QUOTED PASSAGE: Begin
Complementary and Alternative Medicine (CAM)
Complementary and alternative medicine (CAM) interventions include therapies not considered to be standard practice in the United States, but are considered part of traditional medical practice in other parts of the world and are widely used by consumers (47). Evidence-based treatments may carry issues of acceptability, appropriateness, accessibility, and the stigma of a mental health clinic setting. Accordingly, CAM approaches have risen in popularity as evidenced by the 438 unpublished, recently completed, or ongoing studies (47). Surveys estimate CAM therapy usage at approximately 36%–38% in the general population and 45% in active duty military, who most commonly use massage and relaxation for stress and pain management (48). Ninety-six percent of VA specialized PTSD treatment programs report use of at least one CAM treatment (49).
QUOTED PASSAGE: End
THE DATA: Begin
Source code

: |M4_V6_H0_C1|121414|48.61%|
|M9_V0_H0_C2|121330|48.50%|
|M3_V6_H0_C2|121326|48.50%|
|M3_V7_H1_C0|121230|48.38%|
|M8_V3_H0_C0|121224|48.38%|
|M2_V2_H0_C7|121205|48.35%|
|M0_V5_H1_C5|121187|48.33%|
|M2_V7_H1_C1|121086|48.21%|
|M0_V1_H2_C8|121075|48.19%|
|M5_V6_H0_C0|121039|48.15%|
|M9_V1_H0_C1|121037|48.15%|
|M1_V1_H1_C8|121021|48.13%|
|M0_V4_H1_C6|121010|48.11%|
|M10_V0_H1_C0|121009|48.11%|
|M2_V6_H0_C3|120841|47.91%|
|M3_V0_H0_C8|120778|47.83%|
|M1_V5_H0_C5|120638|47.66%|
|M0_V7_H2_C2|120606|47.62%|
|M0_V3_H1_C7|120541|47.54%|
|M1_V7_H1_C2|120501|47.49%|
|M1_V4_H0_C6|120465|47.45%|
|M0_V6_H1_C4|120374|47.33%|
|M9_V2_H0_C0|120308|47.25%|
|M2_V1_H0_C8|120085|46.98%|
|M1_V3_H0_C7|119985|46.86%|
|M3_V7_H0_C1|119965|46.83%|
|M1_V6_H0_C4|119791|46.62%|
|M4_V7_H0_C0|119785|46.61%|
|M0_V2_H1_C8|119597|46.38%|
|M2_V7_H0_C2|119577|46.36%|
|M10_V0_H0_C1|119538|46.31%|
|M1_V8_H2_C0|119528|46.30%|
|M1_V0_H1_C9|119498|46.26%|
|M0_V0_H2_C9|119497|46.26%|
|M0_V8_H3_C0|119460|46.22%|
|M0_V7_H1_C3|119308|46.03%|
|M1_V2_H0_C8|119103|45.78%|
THE DATA: End
TO DO:
1. Please transcribe the CAM passage, everything from "Complementary and alternative medicine (CAM) interventions" down to "CAM treatment (49).".
2. According to the CAM passage, what share of VA specialized PTSD treatment programs report using at least one CAM treatment?
The records have nothing to do with this.

SOLUTIONS TO THE EXERCISE:
1.
Complementary and alternative medicine (CAM) interventions include therapies not considered to be standard practice in the United States, but are considered part of traditional medical practice in other parts of the world and are widely used by consumers (47). Evidence-based treatments may carry issues of acceptability, appropriateness, accessibility, and the stigma of a mental health clinic setting. Accordingly, CAM approaches have risen in popularity as evidenced by the 438 unpublished, recently completed, or ongoing studies (47). Surveys estimate CAM therapy usage at approximately 36%–38% in the general population and 45% in active duty military, who most commonly use massage and relaxation for stress and pain management (48). Ninety-six percent of VA specialized PTSD treatment programs report use of at least one CAM treatment (49).

2. Ninety-six percent.